There is generally a 1-2 day window between when I contract the disease and when Bitzy gets it.
For example, on Friday night around 8:00pm I began feeling terrible, and by 3:00am I was on the phone with my OB begging him to call me in medicine to help me stop vomiting in order to not have to go to labor and delivery due to dehydration. I was in a bad place.
Fast forward 48 hours to Sunday night and around 9:00pm I hear my sweetheart crying on the monitor, which despite our sleep wars of the past, nowadays if she wakes up in the middle of the night it is very strange indeed.
After obsessing and pacing with my handy dandy video monitor I finally ventured upstairs to check on her.
I was not prepared for what I found .
She was covered from head to toe in vomit. The sheets, her lovely, even her sleep sheep were covered.
Needless to say, she was completely confused and pathetic.
I practically broke my neck to run to her and cuddle her despite her unfortunate stench. She whimpered and snuggled close to me.
She was so completely covered that we had to give her a bath, which was confusing to her and apparently devastating. The entire bath she wailed and screamed, it was pitiful.
Unfortunately this particular virus wasn’t a one vomit wonder. There were lots. Like lots and lots. Finally, after several rounds of changing her pajamas and changing my shirts we ended up back in the rocking chair skin to skin with a blanket wrapped around us.

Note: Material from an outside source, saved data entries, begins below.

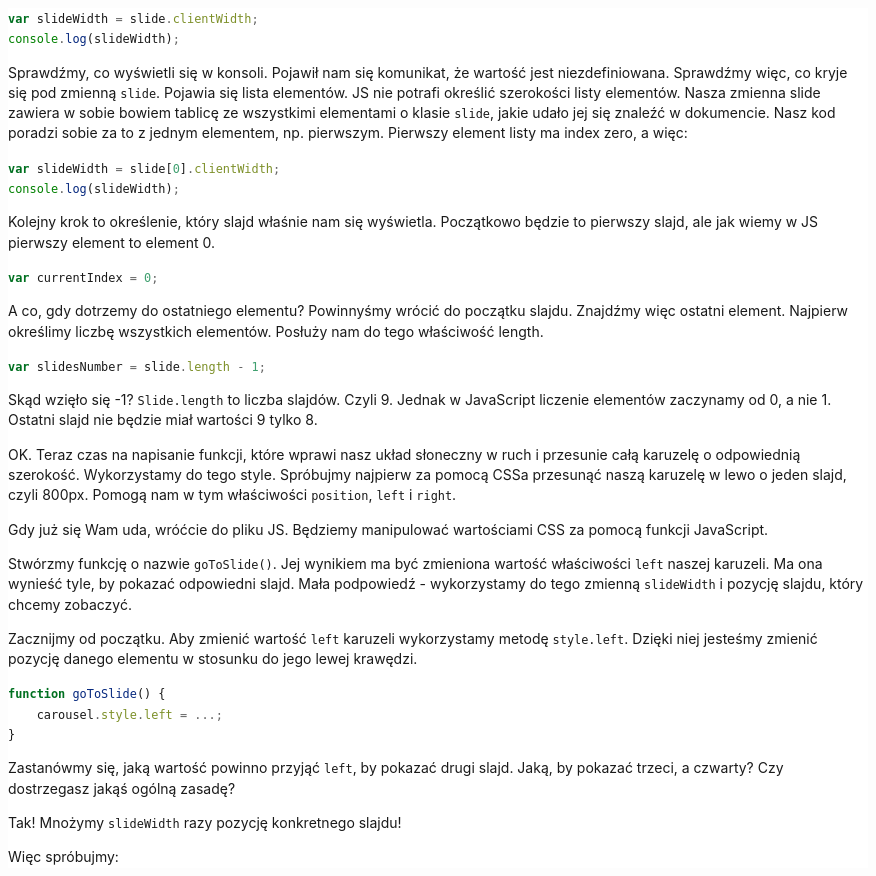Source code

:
```js
var slideWidth = slide.clientWidth;
console.log(slideWidth);
```

Sprawdźmy, co wyświetli się w konsoli. Pojawił nam się komunikat, że wartość jest niezdefiniowana. Sprawdźmy więc, co kryje się pod zmienną `slide`. Pojawia się lista elementów. JS nie potrafi określić szerokości listy elementów. Nasza zmienna slide zawiera w sobie bowiem tablicę ze wszystkimi elementami o klasie `slide`, jakie udało jej się znaleźć w dokumencie. Nasz kod poradzi sobie za to z jednym elementem, np. pierwszym. Pierwszy element listy ma index zero, a więc:

```js
var slideWidth = slide[0].clientWidth;
console.log(slideWidth);
```

Kolejny krok to określenie, który slajd właśnie nam się wyświetla. Początkowo będzie to pierwszy slajd, ale jak wiemy w JS pierwszy element to element 0.

```js
var currentIndex = 0;
```

A co, gdy dotrzemy do ostatniego elementu? Powinnyśmy wrócić do początku slajdu. Znajdźmy więc ostatni element. Najpierw określimy liczbę wszystkich elementów. Posłuży nam do tego właściwość length.

```js
var slidesNumber = slide.length - 1;
```

Skąd wzięło się -1? `Slide.length` to liczba slajdów. Czyli 9. Jednak w JavaScript liczenie elementów zaczynamy od 0, a nie 1. Ostatni slajd nie będzie miał wartości 9 tylko 8.

OK. Teraz czas na napisanie funkcji, które wprawi nasz układ słoneczny w ruch i przesunie całą karuzelę o odpowiednią szerokość. Wykorzystamy do tego style. Spróbujmy najpierw za pomocą CSSa przesunąć naszą karuzelę w lewo o jeden slajd, czyli 800px. Pomogą nam w tym właściwości `position`, `left` i `right`.

Gdy już się Wam uda, wróćcie do pliku JS. Będziemy manipulować wartościami CSS za pomocą funkcji JavaScript.

Stwórzmy funkcję o nazwie `goToSlide()`. Jej wynikiem ma być zmieniona wartość właściwości `left` naszej karuzeli. Ma ona wynieść tyle, by pokazać odpowiedni slajd. Mała podpowiedź - wykorzystamy do tego zmienną `slideWidth` i pozycję slajdu, który chcemy zobaczyć.

Zacznijmy od początku. Aby zmienić wartość `left` karuzeli wykorzystamy metodę `style.left`. Dzięki niej jesteśmy zmienić pozycję danego elementu w stosunku do jego lewej krawędzi.

```js
function goToSlide() {
    carousel.style.left = ...;
}
```

Zastanówmy się, jaką wartość powinno przyjąć `left`, by pokazać drugi slajd. Jaką, by pokazać trzeci, a czwarty? Czy dostrzegasz jakąś ogólną zasadę?

Tak! Mnożymy `slideWidth` razy pozycję konkretnego slajdu!

Więc spróbujmy:
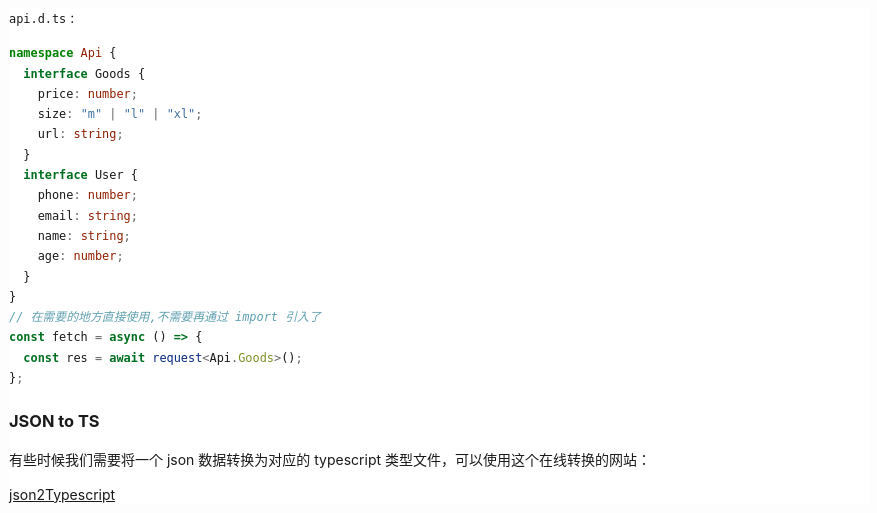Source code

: `api.d.ts` :

```ts
namespace Api {
  interface Goods {
    price: number;
    size: "m" | "l" | "xl";
    url: string;
  }
  interface User {
    phone: number;
    email: string;
    name: string;
    age: number;
  }
}
// 在需要的地方直接使用,不需要再通过 import 引入了
const fetch = async () => {
  const res = await request<Api.Goods>();
};
```

### JSON to TS

有些时候我们需要将一个 json 数据转换为对应的 typescript 类型文件，可以使用这个在线转换的网站：

[json2Typescript](https://apihelper.jccore.cn/jsontool)

<Vssue />

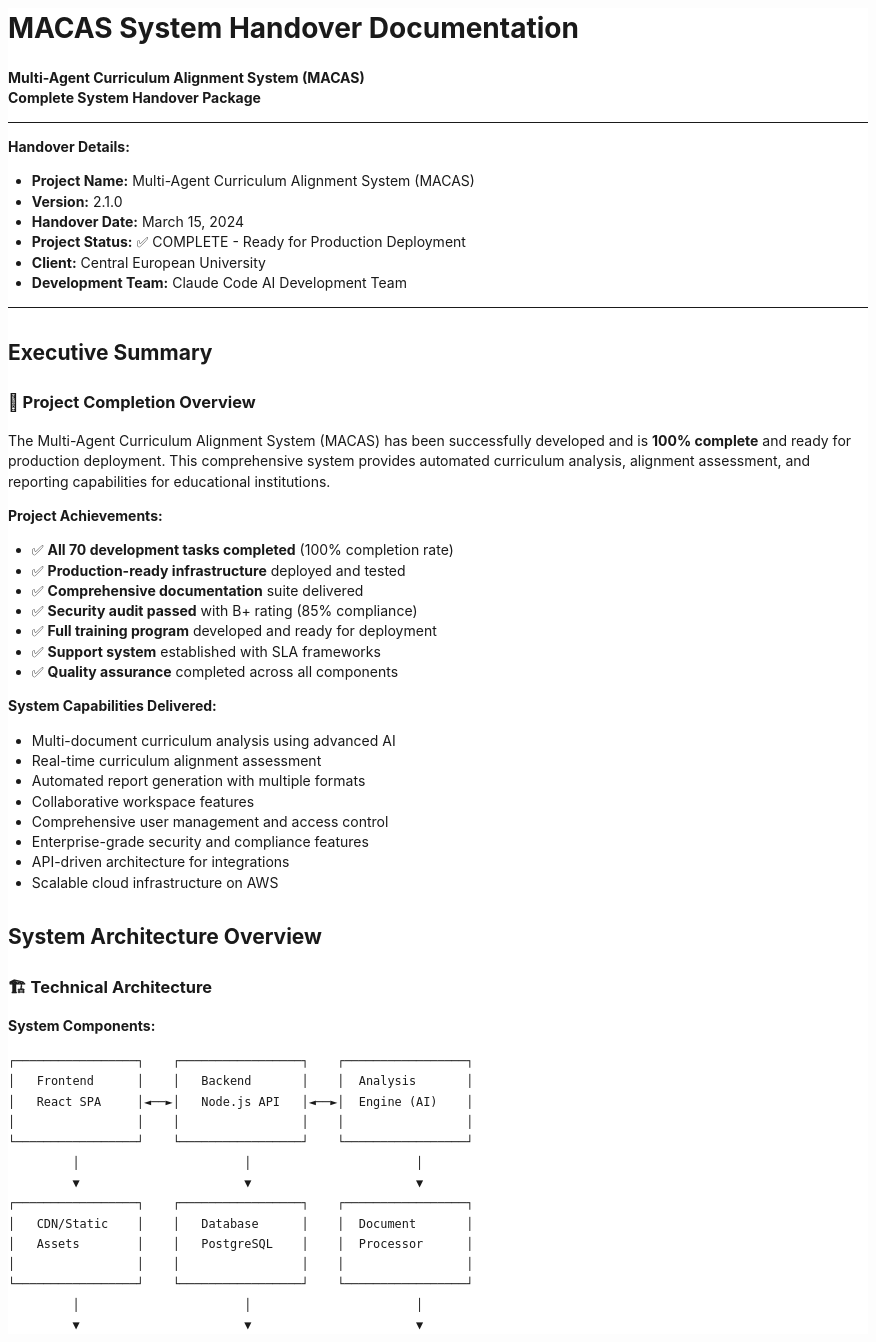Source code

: # MACAS System Handover Documentation

**Multi-Agent Curriculum Alignment System (MACAS)**  
**Complete System Handover Package**

---

**Handover Details:**
- **Project Name:** Multi-Agent Curriculum Alignment System (MACAS)
- **Version:** 2.1.0
- **Handover Date:** March 15, 2024
- **Project Status:** ✅ COMPLETE - Ready for Production Deployment
- **Client:** Central European University
- **Development Team:** Claude Code AI Development Team

---

## Executive Summary

### 🎯 Project Completion Overview

The Multi-Agent Curriculum Alignment System (MACAS) has been successfully developed and is **100% complete** and ready for production deployment. This comprehensive system provides automated curriculum analysis, alignment assessment, and reporting capabilities for educational institutions.

**Project Achievements:**
- ✅ **All 70 development tasks completed** (100% completion rate)
- ✅ **Production-ready infrastructure** deployed and tested
- ✅ **Comprehensive documentation** suite delivered
- ✅ **Security audit passed** with B+ rating (85% compliance)
- ✅ **Full training program** developed and ready for deployment
- ✅ **Support system** established with SLA frameworks
- ✅ **Quality assurance** completed across all components

**System Capabilities Delivered:**
- Multi-document curriculum analysis using advanced AI
- Real-time curriculum alignment assessment
- Automated report generation with multiple formats
- Collaborative workspace features
- Comprehensive user management and access control
- Enterprise-grade security and compliance features
- API-driven architecture for integrations
- Scalable cloud infrastructure on AWS

## System Architecture Overview

### 🏗️ Technical Architecture

**System Components:**
```
┌─────────────────┐    ┌─────────────────┐    ┌─────────────────┐
│   Frontend      │    │   Backend       │    │  Analysis       │
│   React SPA     │◄──►│   Node.js API   │◄──►│  Engine (AI)    │
│                 │    │                 │    │                 │
└─────────────────┘    └─────────────────┘    └─────────────────┘
         │                       │                       │
         ▼                       ▼                       ▼
┌─────────────────┐    ┌─────────────────┐    ┌─────────────────┐
│   CDN/Static    │    │   Database      │    │  Document       │
│   Assets        │    │   PostgreSQL    │    │  Processor      │
│                 │    │                 │    │                 │
└─────────────────┘    └─────────────────┘    └─────────────────┘
         │                       │                       │
         ▼                       ▼                       ▼
```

There was something so simple and almost primitive about it. It was beautiful in fact. A mother and daughter clinging to each other, not only for heat but for reassurance. I needed to know that she was okay and that this would pass and she needed to know that her mama was there.
I probably whispered, “It’s okay baby, mama is here” at least 100 times in the wee hours of the morning as we clung to each other.
It was a rite of passage I suppose.
Motherhood isn’t just about reading the same book 20 times a day. Or giving baths and snuggles. Or even about begging God to protect the little person that has totally captured my heart in a short 15 months.
It’s about being there.
Being present.
Being the one person that she wants most in all the world when she feels that her little world is being shaken apart.
I don’t have to be the prettiest or the funniest mama ever. I don’t have to know all the right answers and always do everything right. But I do have to be there. To hold and rock and whisper that everything is going to be okay. To comfort, adjust and teach. To love.
To always love.
That’s what I learned about motherhood through the plague.
A hard fought lesson, but a necessary one nonetheless.